Il ne bouge toujours pas et, elle n'est pas décidée à s'éloigner de sa chaleur. Elle ne sait pas pourquoi il est ici, ni pourquoi il s'est évertué à l'éviter durant ces quatre derniers jours mais, elle ne veut pas briser cet instant. Pourtant, quand il ouvre la bouche, elle sait que la paix se disparaît et qu'ils ne reviendront pas en arrière.
« Il y a des rumeurs qui court sur le bateau. »
« Quel genre de rumeurs ? »
« Des rumeurs sur toi. »
« Oh... Et que disent-elles ? »
Il semble hésiter. Elle ne sait pas vraiment pourquoi. Pour ne pas la blesser ? C'est absurde. Ils ne se connaissent pas, ou si peu. Il n'a pas à la protéger et elle ne le fera pas non plus. Alors peut-être a-t-il peur. Peur que ces rumeurs soient la réalité.
« Certain dise qu'il y avait un homme avant toi. Que tu n'es pas la première. »
Elle ne bouge plus, l'équilibre est rompu. Elle ne peut pas revenir en arrière.
« C'était mon père. Avant moi il faisait ce métier aussi. »
Il pose son regard sur elle, il a senti son hésitation, sa réticence à parler de lui.
« Est-ce qu'il était comme toi ? »
« Un monstre tu veux dire ? »
« Non ! Je ne voulais pas… »
Elle le coupe, pressée.
« C'était un véritable monstre, une pourriture. »
Le silence s'installe, Portgas semble perdu dans ses pensées. Elle n'ose plus parler. Surtout pas de lui. Il ne mérite pas que l'on parle de lui. Elle veut changer de sujet, mais elle ne sait pas quoi dire. C'est lui qui reprend la parole. Elle retient sa respiration.
« Mon père aussi était une pourriture. »
Elle soupire, de soulagement peut-être. Elle ne sait pas trop. Elle s'engouffre dans l'ouverture.
« Tu l'as connu ? »
« Non, il était mort quand je suis né. »
« Et ta mère ? »
« Elle est morte en me donnant la vie. »
« Elle devait être vraiment courageuse alors. »
« Oui, je lui dois tout. »
« Ma mère était une prostituée, elle m'aurait surement abandonné si mon père ne l'avait pas tué. »
Le silence s'installe, elle a conscience d'en être la cause mais c'est la vérité, elle ne peut pas la changer. Alors elle reprend, du mieux qu'elle peut. Elle n'a jamais été douée pour parler.
« Aux parents qui craignent ? »
Elle lui tend la main et après l'avoir regardé, il la saisie.
« Aux parents qui craignent. »
Il reprend quelques instants plus tard.
« J'ai un petit frère, un vrai crétin. »
« Tu es sur qu'il puisse exister une personne plus stupide que toi ? »

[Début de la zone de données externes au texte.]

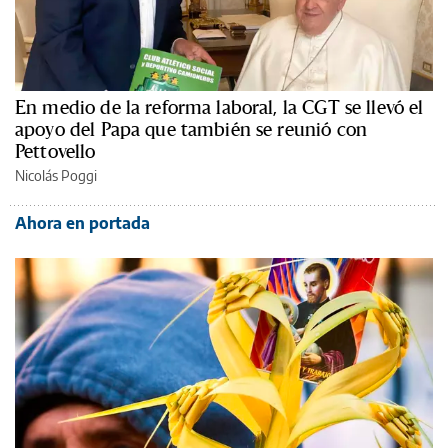
En medio de la reforma laboral, la CGT se llevó el
apoyo del Papa que también se reunió con
Pettovello
Nicolás Poggi
Ahora en portada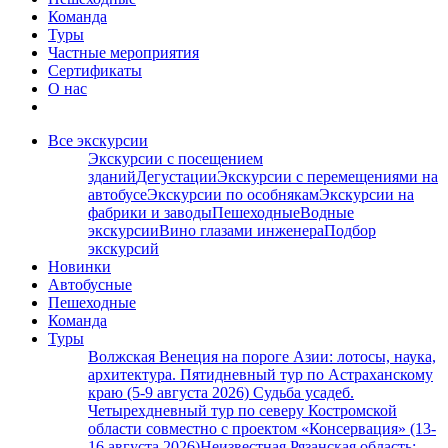
Команда
Туры
Частные мероприятия
Сертификаты
О нас
Все экскурсии
Экскурсии с посещением
зданий
Дегустации
Экскурсии с перемещениями на
автобусе
Экскурсии по особнякам
Экскурсии на
фабрики и заводы
Пешеходные
Водные
экскурсии
Вино глазами инженера
Подбор
экскурсий
Новинки
Автобусные
Пешеходные
Команда
Туры
Волжская Венеция на пороге Азии: лотосы, наука,
архитектура. Пятидневный тур по Астраханскому
краю (5-9 августа 2026)
Судьба усадеб.
Четырехдневный тур по северу Костромской
области совместно с проектом «Консервация» (13-
16 августа 2026)
Неизвестная Рязанская область: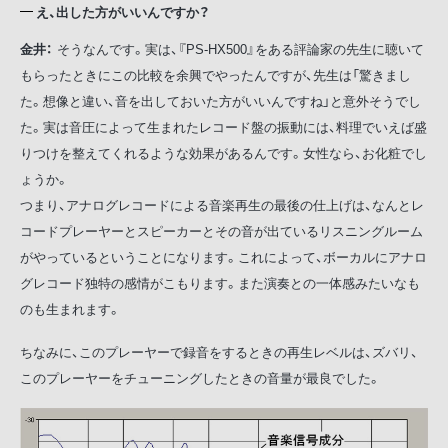
え、出した方がいいんですか？
金井：
そうなんです。実は、『PS-HX500』をある評論家の先生に聴いて
もらったときにこの比較を余興でやったんですが、先生は「驚きまし
た。想像と違い、音を出しておいた方がいいんですね」と意外そうでし
た。実は音圧によって生まれたレコード盤の振動には、料理でいえば盛
りつけを整えてくれるような効果があるんです。女性なら、お化粧でし
ょうか。
つまり、アナログレコードによる音楽再生の最後の仕上げは、なんとレ
コードプレーヤーとスピーカーとその音が出ているリスニングルーム
がやっているということになります。これによって、ボーカルにアナロ
グレコード独特の感情がこもります。また演奏との一体感みたいなも
のも生まれます。
ちなみに、このプレーヤーで録音をするときの再生レベルは、ズバリ、
このプレーヤーをチューニングしたときの音量が最良でした。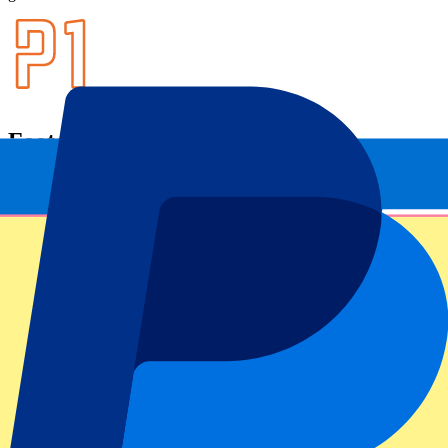
Footer menu
Topclubs
Liverpool
Manchester United
Manchester City
FC Barcelona
Real Madrid
Napoli
AC Milan
Populaire events
GP Spanje
GP Nederland
GP Italië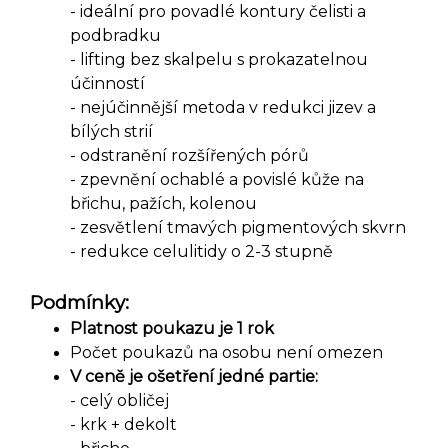
- ideální pro povadlé kontury čelisti a
podbradku
- lifting bez skalpelu s prokazatelnou
účinností
- nejúčinnější metoda v redukci jizev a
bílých strií
- odstranění rozšířených pórů
- zpevnění ochablé a povislé kůže na
břichu, pažích, kolenou
- zesvětlení tmavých pigmentových skvrn
- redukce celulitidy o 2-3 stupně
Podmínky:
Platnost poukazu je 1 rok
Počet poukazů na osobu není omezen
V ceně je ošetření jedné partie:
- celý obličej
- krk + dekolt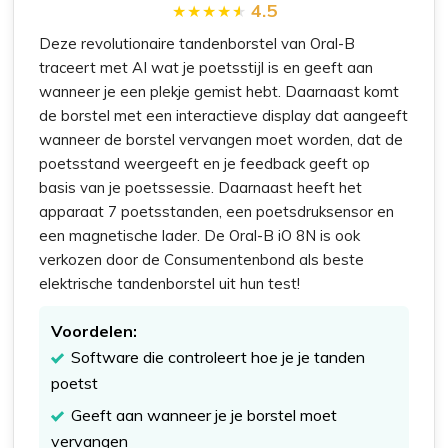
4.5
Deze revolutionaire tandenborstel van Oral-B
traceert met AI wat je poetsstijl is en geeft aan
wanneer je een plekje gemist hebt. Daarnaast komt
de borstel met een interactieve display dat aangeeft
wanneer de borstel vervangen moet worden, dat de
poetsstand weergeeft en je feedback geeft op
basis van je poetssessie. Daarnaast heeft het
apparaat 7 poetsstanden, een poetsdruksensor en
een magnetische lader. De Oral-B iO 8N is ook
verkozen door de Consumentenbond als beste
elektrische tandenborstel uit hun test!
Voordelen:
Software die controleert hoe je je tanden
poetst
Geeft aan wanneer je je borstel moet
vervangen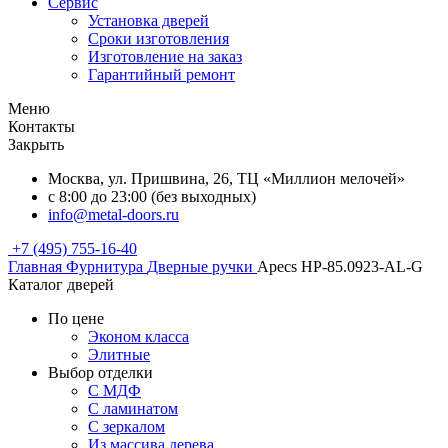
Сервис
Установка дверей
Сроки изготовления
Изготовление на заказ
Гарантийный ремонт
Меню
Контакты
Закрыть
Москва, ул. Пришвина, 26, ТЦ «Миллион мелочей»
с 8:00 до 23:00 (без выходных)
info@metal-doors.ru
+7 (495) 755-16-40
Главная
Фурнитура
Дверные ручки
Apecs HP-85.0923-AL-G
Каталог дверей
По цене
Эконом класса
Элитные
Выбор отделки
С МДФ
С ламинатом
С зеркалом
Из массива дерева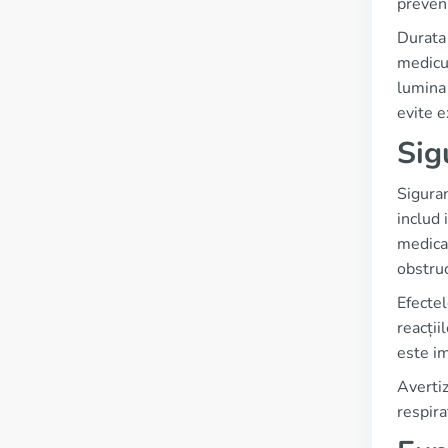
preveni
Durata 
medicul
lumina 
evite 
Sig
Siguran
includ 
medicam
obstruc
Efectel
reacții
este im
Avertiz
respira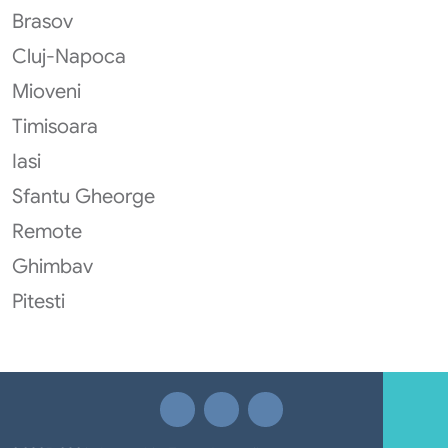
Brasov
Cluj-Napoca
Mioveni
Timisoara
Iasi
Sfantu Gheorge
Remote
Ghimbav
Pitesti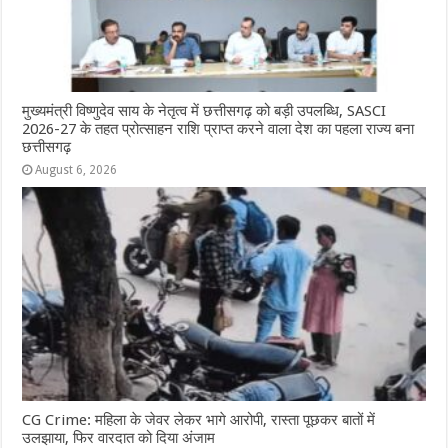
मुख्यमंत्री विष्णुदेव साय के नेतृत्व में छत्तीसगढ़ को बड़ी उपलब्धि, SASCI
2026-27 के तहत प्रोत्साहन राशि प्राप्त करने वाला देश का पहला राज्य बना
छत्तीसगढ़
August 6, 2026
CG Crime: महिला के जेवर लेकर भागे आरोपी, रास्ता पूछकर बातों में
उलझाया, फिर वारदात को दिया अंजाम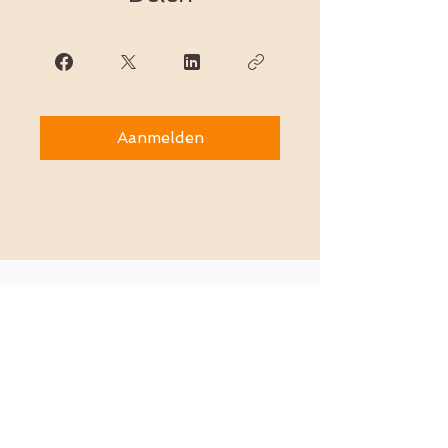
Aanmelden
Back to
Top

Il frappe gentiment son épaule et elle reprend.
« Je suis fille unique. Enfin, je crois, j'espère. J'aurai aimé avoir un frère. »
« Le mien n'est vraiment pas un cadeau ! Si tu savais à quel point ce gamin peut être idiot ! »
« Plus que toi tu veux dire ? »
« Arrête avec ça ! »
Et elle l'écoute parler pendant les heures qui suivent, alors que le soleil décline au loin. Il lui parle de son frère et elle imagine à quoi il doit bien pouvoir ressembler. Surement un personnage haut en couleur.
Pas une fois, ils ne parlent de ce qu'il s'est passé sur le pont. Ils n'ont pas oublié mais si Portgas n'en parle pas alors elle ne va certainement pas lancer le sujet.
Pendant les heures qui suivent, il parle de lui et elle l'écoute sans jamais parler d'elle. Ils ne sont pas des amis mais, ils ne sont plus des connaissances non plus.
Jean ne sait pas vraiment ce qu'est ce sentiment qui réchauffe son corps lentement, peut-être juste la manifestation du fruit du commandant mais, elle n'a pas vraiment envie que ça s'arrête. Pas toute suite.